**Stored data entries**:
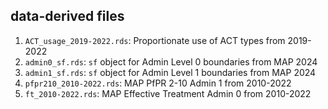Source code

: ## data-derived files

1. `ACT_usage_2019-2022.rds`: Proportionate use of ACT types from 2019-2022
1. `admin0_sf.rds`: `sf` object for Admin Level 0 boundaries from MAP 2024
1. `admin1_sf.rds`: `sf` object for Admin Level 1 boundaries from MAP 2024
1. `pfpr210_2010-2022.rds`: MAP PfPR 2-10 Admin 1 from 2010-2022
1. `ft_2010-2022.rds`: MAP Effective Treatment Admin 0 from 2010-2022

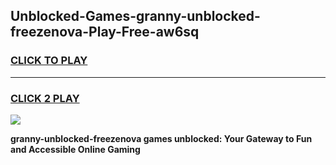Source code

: 
## Unblocked-Games-granny-unblocked-freezenova-Play-Free-aw6sq
<h3>
<a href="https://premium76.site?title=granny-unblocked-freezenova&ref=10A">CLICK TO PLAY</a></h3>
<hr>

<h3>
<a href="https://premium76.site?title=granny-unblocked-freezenova&ref=10A">CLICK 2 PLAY</a>
  
</h3>

<a href="https://premium76.site?title=granny-unblocked-freezenova&ref=10A"><img src="https://clearcache.store/games.png"></a>


**granny-unblocked-freezenova games unblocked: Your Gateway to Fun and Accessible Online Gaming**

**TASK BRIEF**: Lines above that include the string "Admin" need to be copied.

**ANSWER TO THIS EXERCISE**:
1. `admin0_sf.rds`: `sf` object for Admin Level 0 boundaries from MAP 2024
1. `admin1_sf.rds`: `sf` object for Admin Level 1 boundaries from MAP 2024
1. `pfpr210_2010-2022.rds`: MAP PfPR 2-10 Admin 1 from 2010-2022
1. `ft_2010-2022.rds`: MAP Effective Treatment Admin 0 from 2010-2022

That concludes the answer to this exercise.